Task item:
Please quote all the lines below word for word, omitting the pictures.
=== Records for the exercise ===
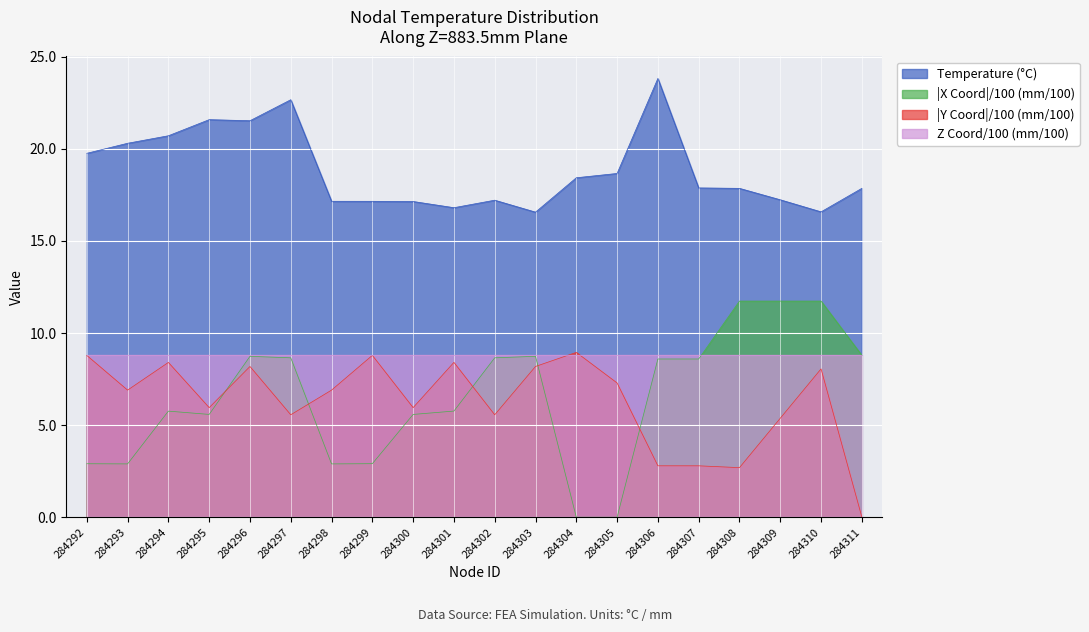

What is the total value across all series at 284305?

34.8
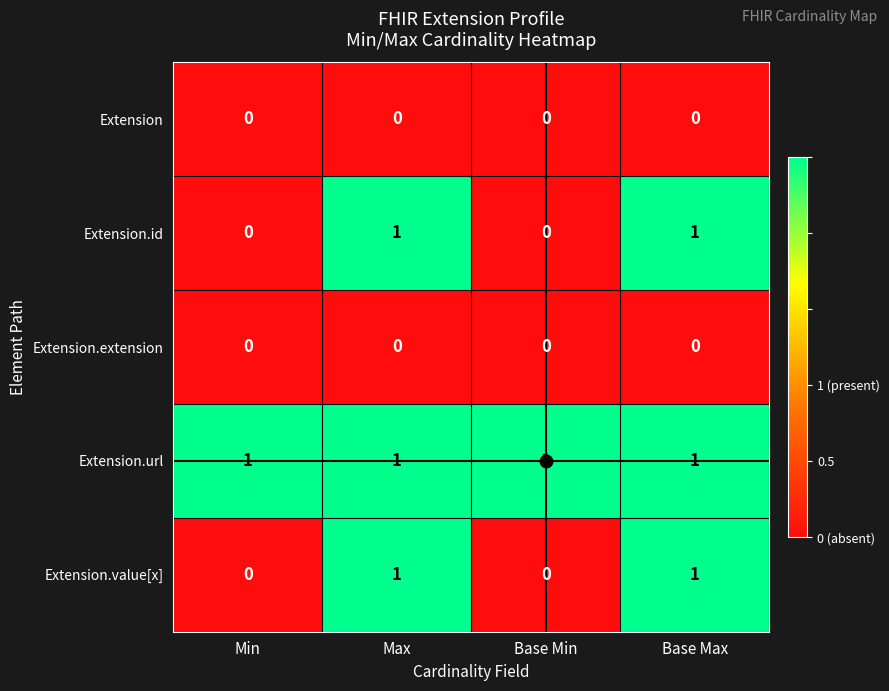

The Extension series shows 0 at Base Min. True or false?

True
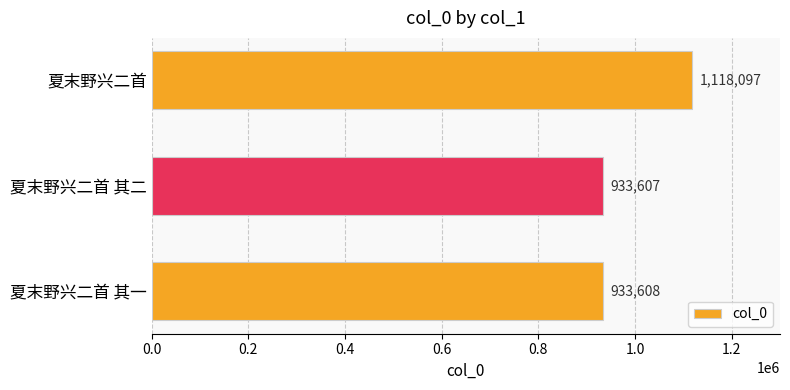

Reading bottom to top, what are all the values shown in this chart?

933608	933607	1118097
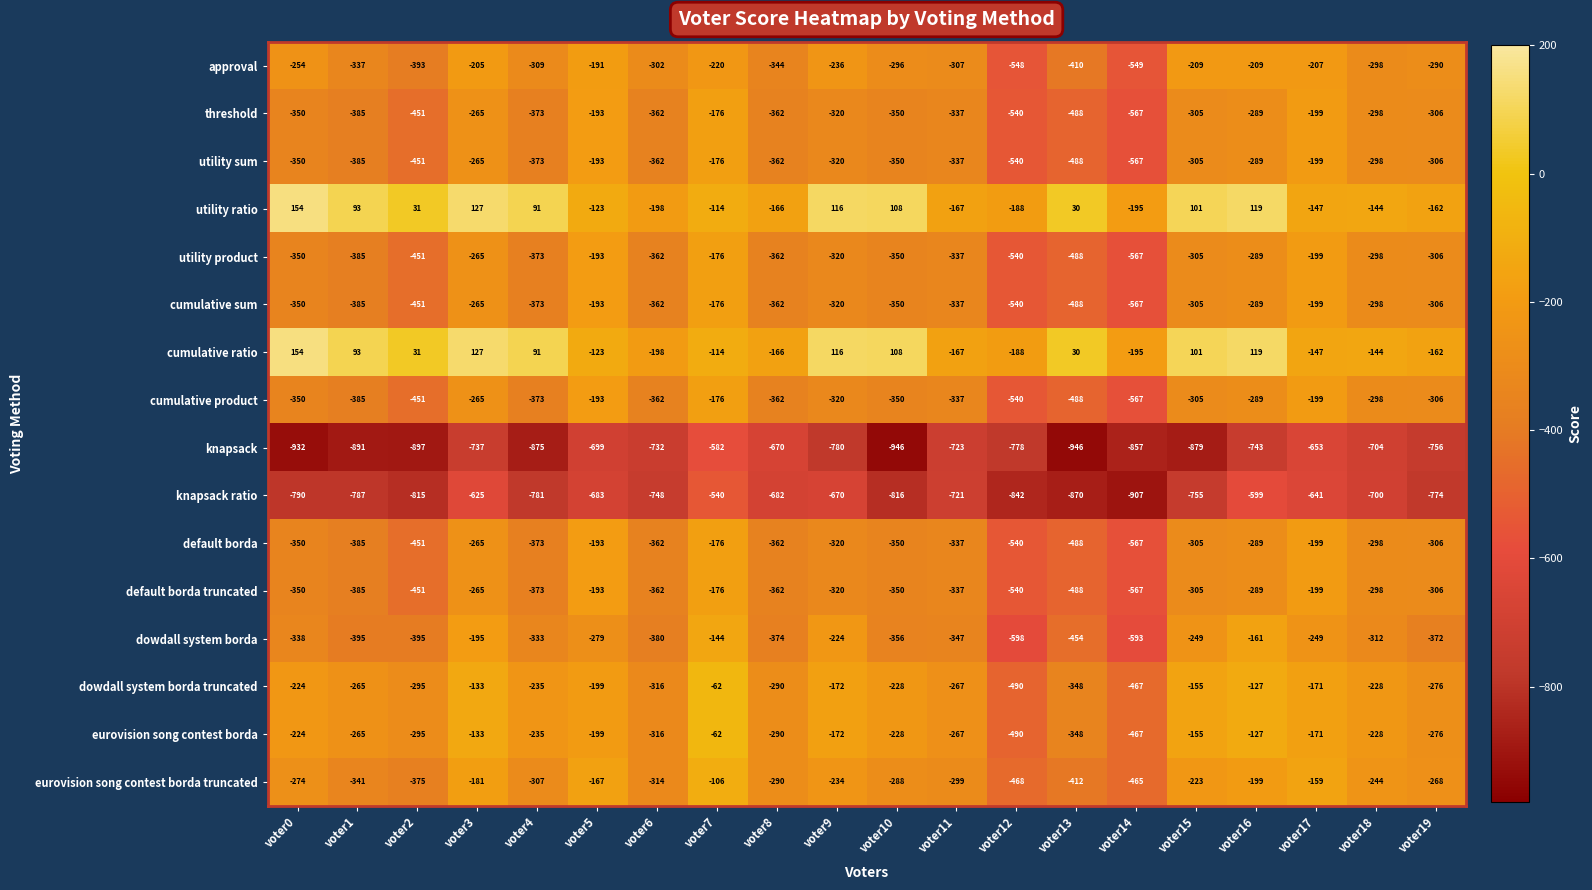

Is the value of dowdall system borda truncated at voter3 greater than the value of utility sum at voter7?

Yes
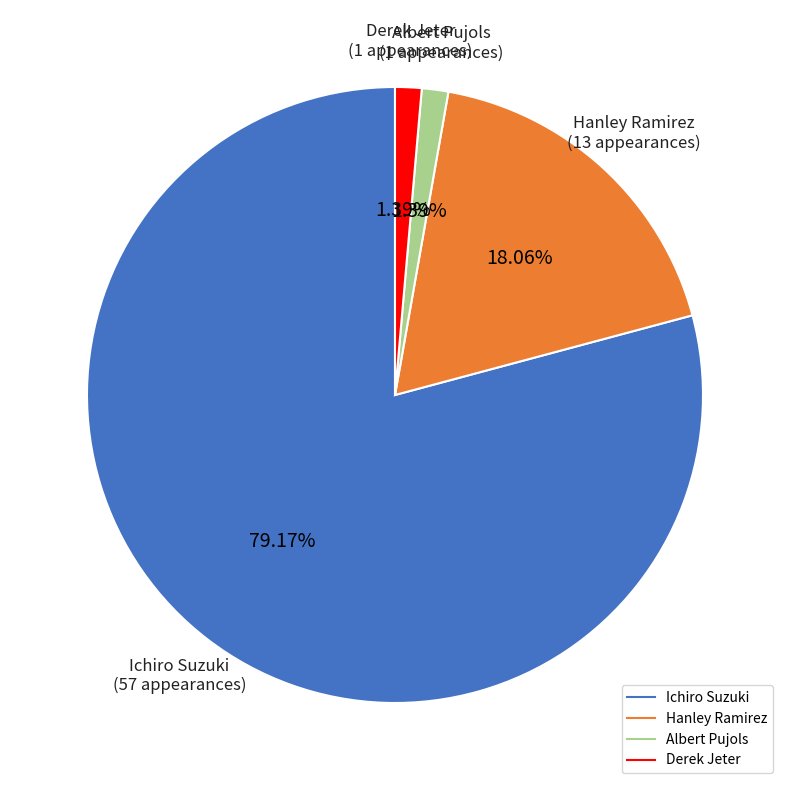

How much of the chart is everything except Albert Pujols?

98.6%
===
Answer space:
What is the total value across all series at 284305?

34.8

The Extension series shows 0 at Base Min. True or false?

True

Reading bottom to top, what are all the values shown in this chart?

933608	933607	1118097

Is the value of dowdall system borda truncated at voter3 greater than the value of utility sum at voter7?

Yes

How much of the chart is everything except Albert Pujols?

98.6%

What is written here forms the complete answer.